McHenry OKs salon liquor license request, car wash request removed from agenda

Fast Eddie’s request removed from agenda

Mayor Wayne Jett (left) and city attorney David McArdle discuss an agenda item during a McHenry City Council meeting April 15 in McHenry.
Mayor Wayne Jett (left) and city attorney David McArdle discuss an agenda item during a McHenry City Council meeting April 15 in McHenry.

The McHenry City Council approved a liquor license request from a hair salon Monday but removed a car wash’s liquor license request from the agenda.

Kim and Joe Doherty, who own Fast Eddie’s Car Wash and Detail Center, had originally requested a liquor license for its facility at 2150 N. Richmond Road. The two planned to add video gambling to the business as well if it had been approved.

The Dohertys made a similar request in 2018, but the matter never made it before City Council.

Mayor Wayne Jett removed the liquor license and video gambling license requests from Monday’s agenda at the request of the Dohertys, he said. The business likely didn’t meet the requirements for the license they were requesting, according to city documents.

Joe Doherty said Tuesday that the family had been out of town and unable to attend the meeting.

He said he wasn’t sure if they would continue to pursue the licenses.

“It is postponed indefinitely,” he said.

Council members also debated a request by salon owner Val Ziebel. Ziebel originally wanted a full liquor license but isn’t eligible because the primary component of her business isn’t food or alcohol sales.

City Council voted to approve a personal care establishment liquor license for Valerie’s Salon instead after debate on whether to expand or change the rules to allow her to sell alcohol rather than offer it as part of a service package.

McHenry’s personal care liquor licenses allow spa and salon businesses to offer alcohol to clients at no cost. The businesses can only serve wine and beer, not hard liquor. No more than two drinks – 12 ounces of beer or 4 ounces of wine – can be served per customer, under the ordinance.

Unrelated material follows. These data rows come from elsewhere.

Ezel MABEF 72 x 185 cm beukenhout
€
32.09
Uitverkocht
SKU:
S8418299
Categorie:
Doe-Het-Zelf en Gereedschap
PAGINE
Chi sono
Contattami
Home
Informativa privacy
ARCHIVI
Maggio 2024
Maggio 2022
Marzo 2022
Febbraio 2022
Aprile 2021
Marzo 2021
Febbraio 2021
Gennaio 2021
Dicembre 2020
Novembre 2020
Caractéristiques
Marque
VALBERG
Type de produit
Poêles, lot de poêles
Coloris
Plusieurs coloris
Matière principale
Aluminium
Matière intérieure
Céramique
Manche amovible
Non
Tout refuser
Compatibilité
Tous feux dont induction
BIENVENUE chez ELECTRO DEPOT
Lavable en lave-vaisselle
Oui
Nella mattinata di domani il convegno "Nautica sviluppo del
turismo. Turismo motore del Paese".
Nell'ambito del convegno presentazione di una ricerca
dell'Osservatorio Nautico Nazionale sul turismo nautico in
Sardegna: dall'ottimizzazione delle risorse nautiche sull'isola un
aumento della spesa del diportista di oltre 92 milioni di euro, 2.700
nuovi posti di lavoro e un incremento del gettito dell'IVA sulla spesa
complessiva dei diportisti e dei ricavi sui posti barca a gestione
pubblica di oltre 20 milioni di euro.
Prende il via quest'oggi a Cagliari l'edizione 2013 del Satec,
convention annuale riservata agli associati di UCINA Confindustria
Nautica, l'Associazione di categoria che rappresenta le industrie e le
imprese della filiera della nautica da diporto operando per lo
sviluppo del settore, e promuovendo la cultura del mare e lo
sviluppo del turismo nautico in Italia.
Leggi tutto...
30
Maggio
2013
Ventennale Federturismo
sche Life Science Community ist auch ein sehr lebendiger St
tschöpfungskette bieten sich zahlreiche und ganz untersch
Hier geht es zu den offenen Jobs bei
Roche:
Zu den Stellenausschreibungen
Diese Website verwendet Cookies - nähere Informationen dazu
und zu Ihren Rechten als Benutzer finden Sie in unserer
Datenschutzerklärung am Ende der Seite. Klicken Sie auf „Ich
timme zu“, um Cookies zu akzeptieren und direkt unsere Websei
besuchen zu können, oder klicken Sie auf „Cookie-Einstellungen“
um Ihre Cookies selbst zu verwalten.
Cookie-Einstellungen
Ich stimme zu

Ziebel said it was cost prohibitive to offer alcohol for free, particularly because she would need to pay the city and health department fees associated with a liquor license and buy a commercial dishwasher if she were to use glasses instead of plastic cups for the drinks.

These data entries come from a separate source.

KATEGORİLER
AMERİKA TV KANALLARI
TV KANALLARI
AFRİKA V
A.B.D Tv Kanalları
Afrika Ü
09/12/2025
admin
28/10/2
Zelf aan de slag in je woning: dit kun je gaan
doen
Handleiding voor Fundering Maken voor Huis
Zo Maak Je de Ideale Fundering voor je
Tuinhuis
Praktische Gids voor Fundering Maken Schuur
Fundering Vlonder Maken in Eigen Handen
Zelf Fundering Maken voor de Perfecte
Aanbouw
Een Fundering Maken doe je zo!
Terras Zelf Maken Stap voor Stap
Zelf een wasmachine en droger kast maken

“I would like the license you are offering, but it’s not good for business,” she said.

She said that she isn’t interested in bringing video gambling to the salon.

City Council ultimately decided not to move forward with any alteration of the personal care establishment license, or creation of another license that would accommodate Ziebel’s requests.

“I think we have gone about as far as we can go,” Ward 5 Alderman Chad Mihevc said.

Ward 1 Alderman VIctor Santi said he would like to see how things go before changing anything.

“Lets get the ball rolling, see how it goes and keep the door open for discussion in the near future,” Santi said.